Happily residing in recycled yogurt-cup vases, these beautiful tissue-paper flowers get tiny fingers moving and creative juices flowing, and the end result is a work of art sure to brighten anyone’s day. Completed in several easy steps, this activity has a component to match every child’s skill level. Gather your materials and get kiddos ready to become artists, gardeners and sculptors!
- recycled child-size yogurt cups
- craft or construction paper: green for flower leaves, any color for vase covers
- markers, stickers, and/or ink for stamping
- colored tissue paper
- bendable drinking straws
- clear tape
- clear-drying craft glue
- playdough: This can be your old, mixed-up commercial playdough or dough made from scratch at home. You need enough to fill the yogurt container halfway. A greenish-bluish color works best, because it resembles the water in a vase.

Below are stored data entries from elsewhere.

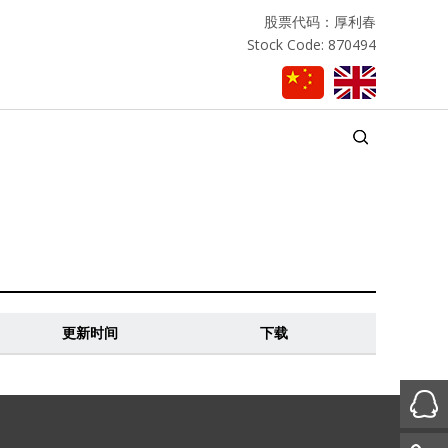
股票代码：厚利春
Stock Code: 870494
更新时间
下载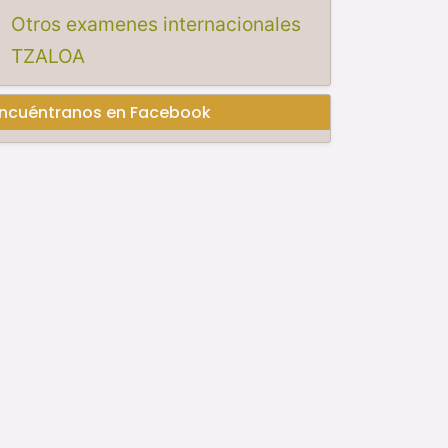
Otros examenes internacionales
TZALOA
ncuéntranos en Facebook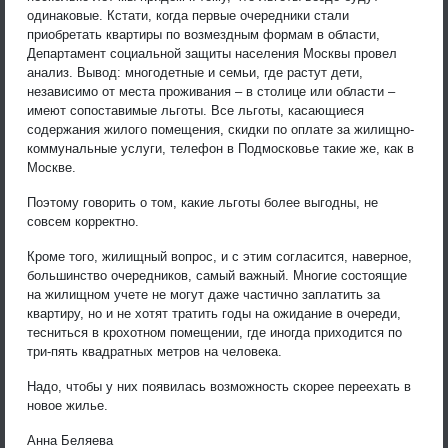
одинаковые. Кстати, когда первые очередники стали
приобретать квартиры по возмездным формам в области,
Департамент социальной защиты населения Москвы провел
анализ. Вывод: многодетные и семьи, где растут дети,
независимо от места проживания – в столице или области –
имеют сопоставимые льготы. Все льготы, касающиеся
содержания жилого помещения, скидки по оплате за жилищно-
коммунальные услуги, телефон в Подмосковье такие же, как в
Москве.
Поэтому говорить о том, какие льготы более выгодны, не
совсем корректно.
Кроме того, жилищный вопрос, и с этим согласится, наверное,
большинство очередников, самый важный. Многие состоящие
на жилищном учете не могут даже частично заплатить за
квартиру, но и не хотят тратить годы на ожидание в очереди,
тесниться в крохотном помещении, где иногда приходится по
три-пять квадратных метров на человека.
Надо, чтобы у них появилась возможность скорее переехать в
новое жилье.
Анна Беляева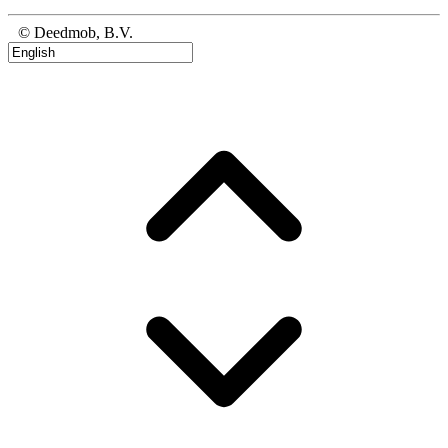
© Deedmob, B.V.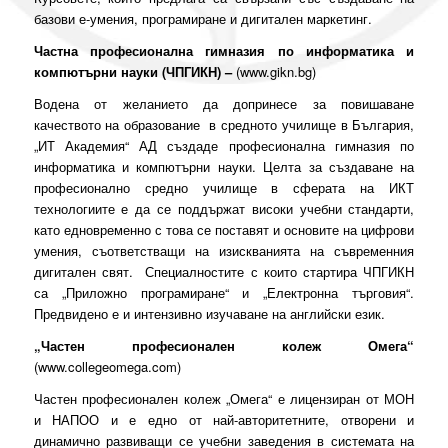
базови е-умения, програмиране и дигитален маркетинг.
Частна професионална гимназия по информатика и
компютърни науки (ЧПГИКН)
–
(
www.gikn.bg
)
Водена от желанието да допринесе за повишаване
качеството на образование в средното училище в България,
„ИТ Академия“ АД създаде професионална гимназия по
информатика и компютърни науки
.
Целта за създаване на
професионално средно училище в сферата на ИКТ
технологиите е да се поддържат високи учебни стандарти,
като едновременно с това се поставят и основите на цифрови
умения, съответстващи на изискванията на съвременния
дигитален свят. Специалностите с които стартира ЧПГИКН
са „Приложно програмиране“ и „Електронна търговия“.
Предвидено е и интензивно изучаване на английски език.
„Частен професионален колеж Омега“
(
www.
collegeomega.com
)
Частен професионален колеж „Омега“ е лицензиран от МОН
и НАПОО и е едно от най-авторитетните, отворени и
динамично развиващи се учебни заведения в системата на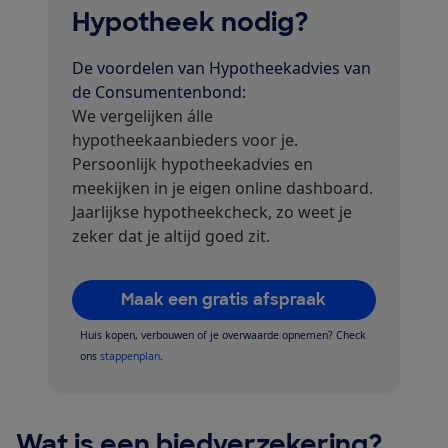
Hypotheek nodig?
De voordelen van Hypotheekadvies van
de Consumentenbond:
We vergelijken álle
hypotheekaanbieders voor je.
Persoonlijk hypotheekadvies en
meekijken in je eigen online dashboard.
Jaarlijkse hypotheekcheck, zo weet je
zeker dat je altijd goed zit.
Maak een gratis afspraak
Huis kopen, verbouwen of je overwaarde opnemen? Check
ons
stappenplan
.
Wat is een biedverzekering?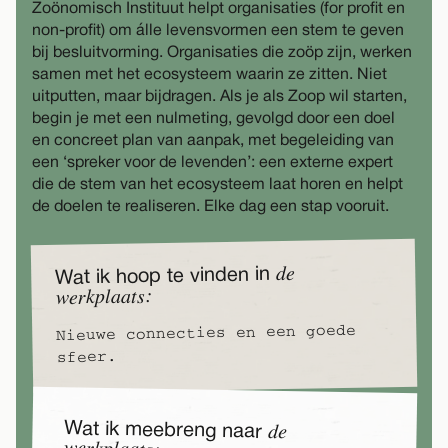
Zoönomisch Instituut helpt organisaties (for profit en
non-profit) om álle levensvormen een stem te geven
bij besluitvorming. Organisaties die zoöp zijn, werken
samen met het ecosysteem waarin ze zitten. Niet
uitputten, maar bijdragen. Als je als Zoop wil starten,
begin je met een nulmeting, gevolgd door een doel
en concreet plan van aanpak, met begeleiding van
een ‘spreker voor de levenden’: een externe expert
die de stem van het ecosysteem laat horen en helpt
de doelen te realiseren. Elke dag een stap vooruit.
de
Wat ik hoop te vinden in
werkplaats:
Nieuwe connecties en een goede
sfeer.
Wat ik meebreng naar
de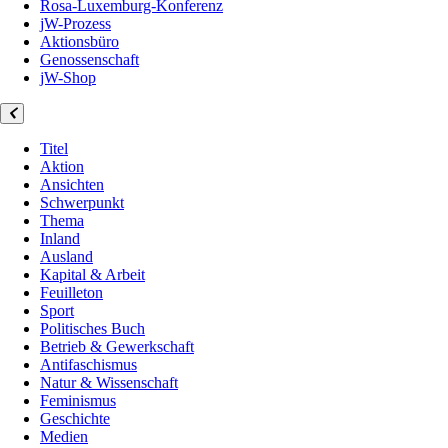
Rosa-Luxemburg-Konferenz
jW-Prozess
Aktionsbüro
Genossenschaft
jW-Shop
Titel
Aktion
Ansichten
Schwerpunkt
Thema
Inland
Ausland
Kapital & Arbeit
Feuilleton
Sport
Politisches Buch
Betrieb & Gewerkschaft
Antifaschismus
Natur & Wissenschaft
Feminismus
Geschichte
Medien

Begin by making the flower vase. To create a yogurt cup (vase) cover template, place a yogurt cup on its side on a piece of paper and mark the height with a pencil, then wrap the paper around the cup to cover it completely, with about ½ inch overlap. Cut out the template. Trace the template on construction paper and cut out the cover for the vase. Budding artists can decorate their cover with stickers, fingerprints, drawings or messages. Try out some designs on a blank piece of paper first—help children practice making fingerprints, or brainstorm some ideas together. Look around the room for inspiration: eye-catching shapes, pretty designs or patterns work well on a tiny vase.
After the masterpiece is finished, it’s time to cover the yogurt container. Children can put glue along the top edge of the container and affix the paper to the cup. Then glue the small part of overlapping construction paper along the side together and use a small piece of clear tape to secure the edges. Voila! The vase is finished.
Now make the flower. Draw a circle template about 5 inches in diameter and a square template about 5 x 5 inches on a piece of construction paper. Cut out the templates and use them to trace a circle and square on several pieces of tissue paper. Place 5 to 10 of the cut-out shapes in a pile and gather at the center. A mix of shapes and different-colored tissue paper will make a unique flower. Twist the center tightly to make the base of the flower, and use clear tape to secure it.
Don’t worry if the flower looks funny at first—you can fluff it up and move it around once it’s finished. Remember, there’s no wrong way to make a tissue-paper flower, and little gardeners are lucky because there’s no waiting for these flowers to grow. Encourage children to experiment with different color and shape combinations or to start again if they don’t like their final creation.
- Add the stem. Cut a tiny slit in the top of the drinking straw and stick the base of the flower into the straw. Put a piece of clear tape around the flower and straw to secure it in place.
- Add a leaf. Draw a leaf—about 6 inches long, 1 inch wide at the ends and 1½ inches wide at the center—on a piece of green construction paper and cut it out. Make a tiny hole in the center of the leaf and pull the straw through it, moving the leaf all the way up to the base of the flower. It will cover the tape and slit and will really bring this flower to life!
- Now put “water” into the vase. Have children grab enough playdough to fill half the vase. They can roll it in a ball, making it soft enough so they can push it all the way into the container. The playdough acts as a weight and “glue” to secure the flower to the vase.
- Add the flower. Decide how high the flower should stick out of the vase and cut the straw accordingly, about 2 to 3 inches from the bottom. Stick the flower into the water, and the easy and fabulous, last-forever flower is finished!
Too pretty not to share, this simple craft works children’s imaginations as well as their all-too-important fine motor skills. It’s great for them to learn to follow several steps in order to complete a project, too; they begin to learn how different parts work together to become a whole. They also learn how their hard work and effort can pay off when they stand back and see how gorgeous their flower and vase are together.